L2 (1e-4)       | train acc: 0.9992 | test acc: 0.9770
L1 (1e-4)       | train acc: 0.9926 | test acc: 0.9733


In [8]:
# Optimizer comparison on 2-layer MLP
opt_methods = {
    "SGD": keras.optimizers.SGD(learning_rate=0.0001),
    "Adam": keras.optimizers.Adam(learning_rate=2e-4),
}
opt_results = []

for opt_name, opt in opt_methods.items():
    # 2-layer MLP
    model_opt = keras.Sequential([
        layers.Input(shape=(784,)),
        layers.Dense(100, activation='relu'),
        layers.Dense(100, activation='relu'),
        layers.Dense(10, activation='softmax')
    ])
    model_opt.compile(
        optimizer=opt,
        loss='sparse_categorical_crossentropy',
        metrics=['accuracy']
    )
    model_opt.fit(
        x_train, y_train,
        epochs=50,
        batch_size=32,
        validation_data=(x_test, y_test),
        verbose=0
    )
    train_loss_opt, train_acc_opt = model_opt.evaluate(x_train, y_train, verbose=0)
    test_loss_opt, test_acc_opt = model_opt.evaluate(x_test, y_test, verbose=0)
    opt_results.append((opt_name, train_acc_opt, test_acc_opt))

for opt_name, train_acc, test_acc in opt_results:
    print(f"{opt_name:15s} | train acc: {train_acc:.4f} | test acc: {test_acc:.4f}")

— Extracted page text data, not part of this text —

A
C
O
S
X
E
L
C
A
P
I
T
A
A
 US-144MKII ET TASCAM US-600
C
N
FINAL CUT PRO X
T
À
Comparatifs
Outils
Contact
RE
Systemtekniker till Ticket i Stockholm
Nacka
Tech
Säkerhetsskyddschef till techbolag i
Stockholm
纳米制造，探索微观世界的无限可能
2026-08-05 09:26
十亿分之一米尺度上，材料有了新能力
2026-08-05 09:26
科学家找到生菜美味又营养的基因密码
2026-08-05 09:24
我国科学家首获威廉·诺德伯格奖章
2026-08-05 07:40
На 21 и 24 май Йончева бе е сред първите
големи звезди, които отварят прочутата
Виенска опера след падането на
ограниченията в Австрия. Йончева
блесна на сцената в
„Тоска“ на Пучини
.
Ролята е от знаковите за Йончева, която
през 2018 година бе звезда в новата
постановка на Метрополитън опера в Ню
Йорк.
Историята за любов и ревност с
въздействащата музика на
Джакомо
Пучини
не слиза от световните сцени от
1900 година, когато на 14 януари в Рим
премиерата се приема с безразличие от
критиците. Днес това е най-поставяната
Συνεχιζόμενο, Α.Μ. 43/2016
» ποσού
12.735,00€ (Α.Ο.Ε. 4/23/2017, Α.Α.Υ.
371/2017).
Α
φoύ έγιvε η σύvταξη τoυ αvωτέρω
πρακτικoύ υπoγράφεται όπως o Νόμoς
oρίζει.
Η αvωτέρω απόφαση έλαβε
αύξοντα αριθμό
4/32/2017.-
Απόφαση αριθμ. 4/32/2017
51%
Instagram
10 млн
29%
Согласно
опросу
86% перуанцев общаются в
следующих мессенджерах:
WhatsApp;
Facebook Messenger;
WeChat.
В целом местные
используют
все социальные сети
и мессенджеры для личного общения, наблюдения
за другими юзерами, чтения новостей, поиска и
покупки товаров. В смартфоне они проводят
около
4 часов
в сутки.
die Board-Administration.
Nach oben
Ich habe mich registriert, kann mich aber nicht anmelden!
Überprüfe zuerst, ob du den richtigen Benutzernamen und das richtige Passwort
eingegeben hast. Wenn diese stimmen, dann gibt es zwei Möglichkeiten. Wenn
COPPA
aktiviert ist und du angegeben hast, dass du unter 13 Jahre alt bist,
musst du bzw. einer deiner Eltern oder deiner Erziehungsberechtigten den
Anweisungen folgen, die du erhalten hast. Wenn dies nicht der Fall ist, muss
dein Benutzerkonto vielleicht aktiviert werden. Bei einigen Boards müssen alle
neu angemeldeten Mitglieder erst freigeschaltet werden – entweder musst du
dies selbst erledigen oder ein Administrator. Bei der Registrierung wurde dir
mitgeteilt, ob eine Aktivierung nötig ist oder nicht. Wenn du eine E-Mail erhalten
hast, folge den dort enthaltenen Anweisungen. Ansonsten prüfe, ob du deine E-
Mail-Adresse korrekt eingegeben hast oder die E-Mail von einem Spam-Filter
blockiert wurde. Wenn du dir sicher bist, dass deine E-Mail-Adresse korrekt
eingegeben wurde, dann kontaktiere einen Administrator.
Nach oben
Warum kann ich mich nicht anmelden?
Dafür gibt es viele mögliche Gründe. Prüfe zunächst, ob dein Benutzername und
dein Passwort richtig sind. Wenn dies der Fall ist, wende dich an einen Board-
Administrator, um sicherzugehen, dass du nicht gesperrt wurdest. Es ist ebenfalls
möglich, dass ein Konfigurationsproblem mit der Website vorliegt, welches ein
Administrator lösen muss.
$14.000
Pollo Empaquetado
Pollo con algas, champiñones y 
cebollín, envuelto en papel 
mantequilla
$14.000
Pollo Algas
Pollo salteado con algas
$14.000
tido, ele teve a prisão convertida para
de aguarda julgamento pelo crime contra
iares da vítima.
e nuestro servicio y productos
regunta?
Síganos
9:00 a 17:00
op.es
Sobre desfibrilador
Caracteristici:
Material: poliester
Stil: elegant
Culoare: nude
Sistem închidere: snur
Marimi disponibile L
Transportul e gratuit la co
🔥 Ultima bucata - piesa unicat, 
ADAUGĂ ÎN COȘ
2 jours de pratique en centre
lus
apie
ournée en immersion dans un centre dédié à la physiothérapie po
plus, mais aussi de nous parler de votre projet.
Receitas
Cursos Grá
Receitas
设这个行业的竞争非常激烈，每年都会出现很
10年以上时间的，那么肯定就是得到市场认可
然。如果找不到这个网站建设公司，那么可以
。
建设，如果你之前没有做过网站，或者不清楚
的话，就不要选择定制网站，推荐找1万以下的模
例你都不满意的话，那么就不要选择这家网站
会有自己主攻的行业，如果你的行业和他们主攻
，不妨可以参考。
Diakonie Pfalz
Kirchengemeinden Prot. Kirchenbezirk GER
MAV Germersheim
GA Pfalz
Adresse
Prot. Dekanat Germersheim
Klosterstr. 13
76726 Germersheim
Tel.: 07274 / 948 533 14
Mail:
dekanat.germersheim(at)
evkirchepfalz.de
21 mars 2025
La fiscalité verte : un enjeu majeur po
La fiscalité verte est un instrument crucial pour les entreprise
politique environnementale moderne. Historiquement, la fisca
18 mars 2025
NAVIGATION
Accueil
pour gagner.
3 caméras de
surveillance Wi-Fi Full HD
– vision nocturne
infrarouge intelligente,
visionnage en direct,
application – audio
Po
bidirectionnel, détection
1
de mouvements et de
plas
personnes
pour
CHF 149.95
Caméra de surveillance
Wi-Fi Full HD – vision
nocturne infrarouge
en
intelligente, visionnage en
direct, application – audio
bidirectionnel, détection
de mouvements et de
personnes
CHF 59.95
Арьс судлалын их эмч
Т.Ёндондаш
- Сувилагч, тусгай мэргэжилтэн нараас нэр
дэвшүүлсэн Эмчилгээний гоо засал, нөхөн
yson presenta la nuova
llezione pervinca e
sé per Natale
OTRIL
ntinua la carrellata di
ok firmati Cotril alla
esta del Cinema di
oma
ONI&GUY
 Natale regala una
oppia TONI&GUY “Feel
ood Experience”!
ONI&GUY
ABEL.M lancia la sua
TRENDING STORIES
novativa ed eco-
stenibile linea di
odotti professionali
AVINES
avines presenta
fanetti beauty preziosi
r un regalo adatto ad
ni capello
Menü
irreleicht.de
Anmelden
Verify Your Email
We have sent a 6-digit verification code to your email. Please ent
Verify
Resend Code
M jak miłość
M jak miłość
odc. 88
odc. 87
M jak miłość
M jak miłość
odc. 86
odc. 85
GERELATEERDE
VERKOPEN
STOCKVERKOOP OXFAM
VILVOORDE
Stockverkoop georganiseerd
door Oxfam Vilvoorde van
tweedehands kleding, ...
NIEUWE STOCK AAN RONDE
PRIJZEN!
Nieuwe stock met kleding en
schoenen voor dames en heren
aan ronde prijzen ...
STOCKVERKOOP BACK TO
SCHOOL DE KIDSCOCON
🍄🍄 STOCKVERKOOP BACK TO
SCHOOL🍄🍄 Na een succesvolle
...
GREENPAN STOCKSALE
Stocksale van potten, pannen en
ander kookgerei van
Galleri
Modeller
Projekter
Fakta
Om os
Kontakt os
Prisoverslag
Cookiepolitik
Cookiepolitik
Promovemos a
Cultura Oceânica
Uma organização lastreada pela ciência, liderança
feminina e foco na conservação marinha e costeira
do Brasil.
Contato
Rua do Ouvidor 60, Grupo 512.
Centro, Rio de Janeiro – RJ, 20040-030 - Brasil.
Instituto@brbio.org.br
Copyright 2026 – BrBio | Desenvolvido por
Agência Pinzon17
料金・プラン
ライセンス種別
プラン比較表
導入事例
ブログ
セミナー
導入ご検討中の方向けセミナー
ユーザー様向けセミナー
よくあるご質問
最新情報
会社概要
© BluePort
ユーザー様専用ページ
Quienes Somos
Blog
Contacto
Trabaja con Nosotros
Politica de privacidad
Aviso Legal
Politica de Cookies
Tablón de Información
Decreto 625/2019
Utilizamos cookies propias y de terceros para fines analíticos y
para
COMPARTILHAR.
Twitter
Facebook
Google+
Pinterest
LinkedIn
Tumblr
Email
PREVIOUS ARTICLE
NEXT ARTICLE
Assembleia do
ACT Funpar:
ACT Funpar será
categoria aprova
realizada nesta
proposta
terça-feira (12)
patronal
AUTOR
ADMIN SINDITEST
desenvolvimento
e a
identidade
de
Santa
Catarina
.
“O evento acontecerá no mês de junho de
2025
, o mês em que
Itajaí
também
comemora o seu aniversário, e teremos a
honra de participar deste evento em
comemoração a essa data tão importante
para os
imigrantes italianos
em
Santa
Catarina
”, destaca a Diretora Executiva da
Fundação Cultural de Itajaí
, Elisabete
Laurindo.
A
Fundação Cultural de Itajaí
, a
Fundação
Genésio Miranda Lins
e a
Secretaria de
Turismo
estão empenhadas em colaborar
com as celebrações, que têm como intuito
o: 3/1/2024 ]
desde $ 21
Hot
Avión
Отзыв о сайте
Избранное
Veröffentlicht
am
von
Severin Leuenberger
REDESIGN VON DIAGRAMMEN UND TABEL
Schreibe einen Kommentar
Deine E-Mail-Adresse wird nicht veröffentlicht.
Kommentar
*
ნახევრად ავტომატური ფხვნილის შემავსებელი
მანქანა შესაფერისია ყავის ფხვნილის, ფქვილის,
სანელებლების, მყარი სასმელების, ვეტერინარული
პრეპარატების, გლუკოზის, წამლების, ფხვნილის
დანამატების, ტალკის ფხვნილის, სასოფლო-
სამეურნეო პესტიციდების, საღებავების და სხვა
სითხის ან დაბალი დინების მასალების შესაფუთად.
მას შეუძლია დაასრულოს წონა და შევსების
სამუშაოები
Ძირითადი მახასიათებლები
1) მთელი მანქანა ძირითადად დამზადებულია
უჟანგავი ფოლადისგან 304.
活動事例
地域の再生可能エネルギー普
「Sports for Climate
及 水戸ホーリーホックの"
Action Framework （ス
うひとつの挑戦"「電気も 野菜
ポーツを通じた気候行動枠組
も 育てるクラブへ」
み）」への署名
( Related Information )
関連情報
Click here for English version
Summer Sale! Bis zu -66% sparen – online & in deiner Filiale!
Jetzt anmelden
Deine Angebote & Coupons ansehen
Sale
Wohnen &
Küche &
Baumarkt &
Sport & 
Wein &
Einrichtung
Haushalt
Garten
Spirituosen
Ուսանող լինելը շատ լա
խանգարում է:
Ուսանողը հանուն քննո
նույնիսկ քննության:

SGD             | train acc: 0.8737 | test acc: 0.8687
Adam            | train acc: 1.0000 | test acc: 0.9761


### Final summary

- Weight initializations
    - glorot_uniform  | train acc: 1.0000 | test acc: 0.9760
    - he_normal       | train acc: 1.0000 | test acc: 0.9784
- Regularizations
    - L2 (1e-4)       | train acc: 0.9992 | test acc: 0.9770
    - L1 (1e-4)       | train acc: 0.9926 | test acc: 0.9733
- Optimizers
    - SGD             | train acc: 0.8737 | test acc: 0.8687
    - Adam            | train acc: 1.0000 | test acc: 0.9761

The only real difference between these is the Adam optimizer when compared to SGD. Adam achieved a perfect training accuracy and substantially higher test accuracy compared to SGD showing faster convergence and overall better optimization for this task which was seen for all the other variants, that also used Adam.